Généraliser le numéro d’enregistrement des biens auprès des mairies, y compris les SCI (Société Civile Immobilière) et le changement d’usage est généralisé à toutes les communes et pas seulement aux communes en zone tendue.
Consolidation des mesures de quota, de servitude et de compensation. Ainsi une commune avec plus de 20% de résidences secondaires peut mettre en place des zones à usage exclusif de résidences principales.
Enfin, la durée maximale de location d’une résidence principale passerait de 120 jours aujourd’hui à 90.

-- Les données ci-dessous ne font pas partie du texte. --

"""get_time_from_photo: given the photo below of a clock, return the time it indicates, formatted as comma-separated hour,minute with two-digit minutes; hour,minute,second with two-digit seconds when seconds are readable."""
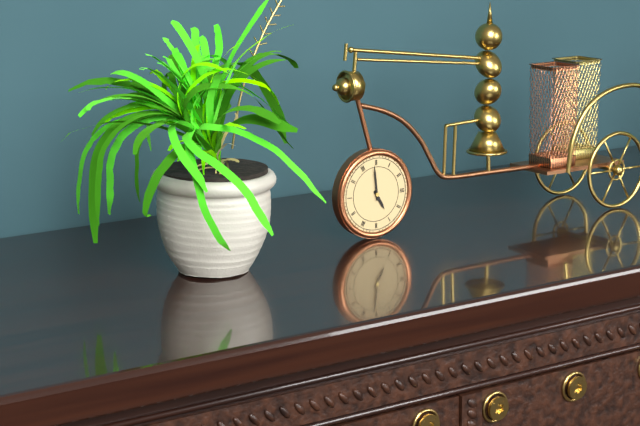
4,59
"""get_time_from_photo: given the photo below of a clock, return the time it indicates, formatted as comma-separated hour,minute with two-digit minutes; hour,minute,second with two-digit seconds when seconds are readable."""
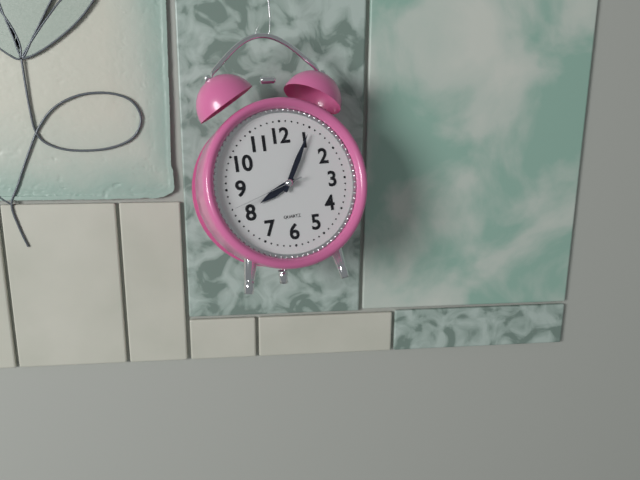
8,05,42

New-York a pris de l’avance sur l’Europe
Depuis le 5 septembre, la ville de New York aux Etats-Unis, parmi les plus visitée au monde après Paris, a considérablement durci les conditions de location de courte durée pour les propriétaires. La mairie s’est aussi attaquée de manière drastique aux plateformes d’annonces. À Manhattan, les propriétaires comme les plate-formes s’exposent maintenant à de lourdes amendes.
Virginie Valadas
°France urbaine est l’association de référence des métropoles, communautés urbaines, communautés d’agglomération et grandes villes. C’est une association de collectivités qui incarne la diversité urbaine et promeut l’alliance des territoires.
°Oxfam : Depuis 1988, l’association Oxfam France (anciennement Agir ici) mobilise le pouvoir citoyen pour lutter contre les inégalités et abolir la pauvreté.